(v13) Overview of tuning example
This page applies to Harlequin v13.1r0 and later; and to Harlequin Core but not Harlequin MultiRIP
The measurements were done on a machine with two Intel® Xeon® Silver 4110 processors, 10 core per processor, 64 GiB of memory, L1 cache = 1.3 MiB, L2 cache = 20 MiB, L3 cache = 27.5 MiB. Hyper-Threading was turned off. There is no coordination between the RIPs as they are being run standalone in their own sandpit.
It is a common experience that each individual RIP “takes longer” to process the same page range as the number of RIPs is increased, despite having “plenty of cores and memory”.
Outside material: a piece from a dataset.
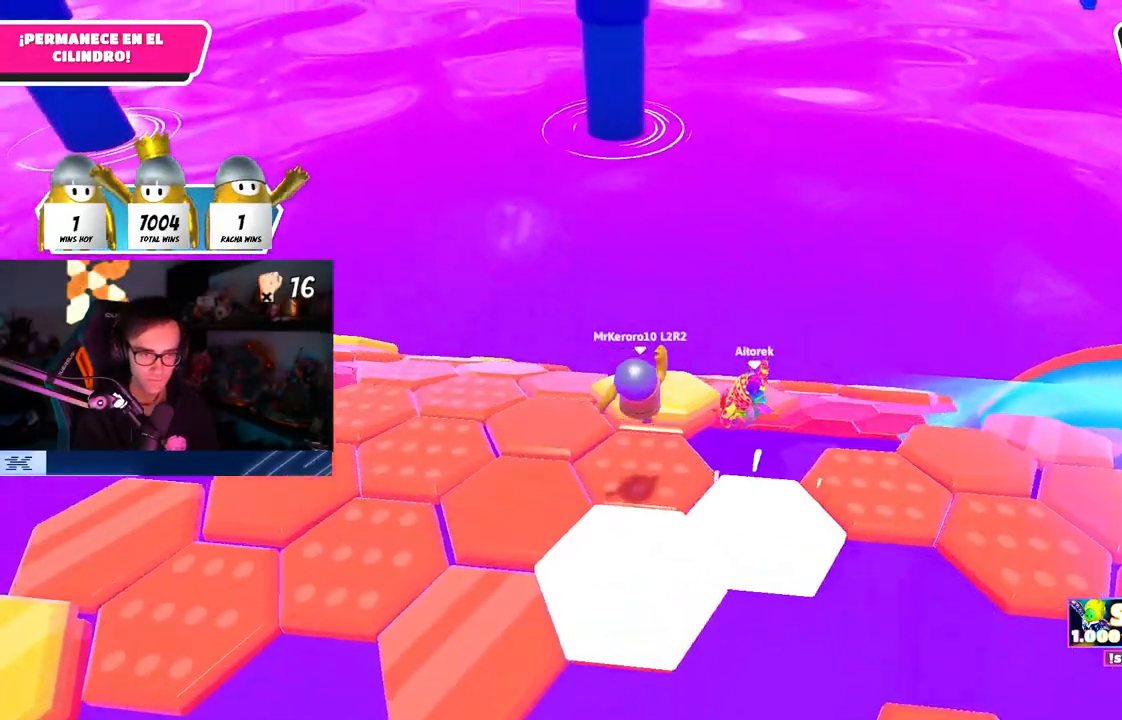
{"buttons": [], "left_stick": "right", "right_stick": "center", "events": [[17, "right_stick", "down-left"], [150, "right_stick", "center"], [167, "left_stick", "up-right"], [283, "left_stick", "down"], [300, "right_stick", "down-right"], [417, "left_stick", "right"], [500, "right_stick", "center"]]}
Initial investigation immediately ruled out disk I/O or any interprocess mutex contention as being a bottleneck using “Performance Monitor” physical disk counters and by observing all OS events from the RIP via “Process Monitor” (from sysinternals
).
In trying to understand why this is, we used a VTune amplifier to inspect a single RIP instance in setups using one RIP, four RIPs and eight RIPs, using CPU sampling of 5 ms. Before this analysis was done, we tuned the RIP to use both a minimal optimal band height and number of render threads for the job page range to complete in the shortest time. Although BandHeight would likely remain optimal across all jobs on this machine due to the size of the L2 cache, how optimal the number of render threads is likely to depend on the complexity of the job being processed.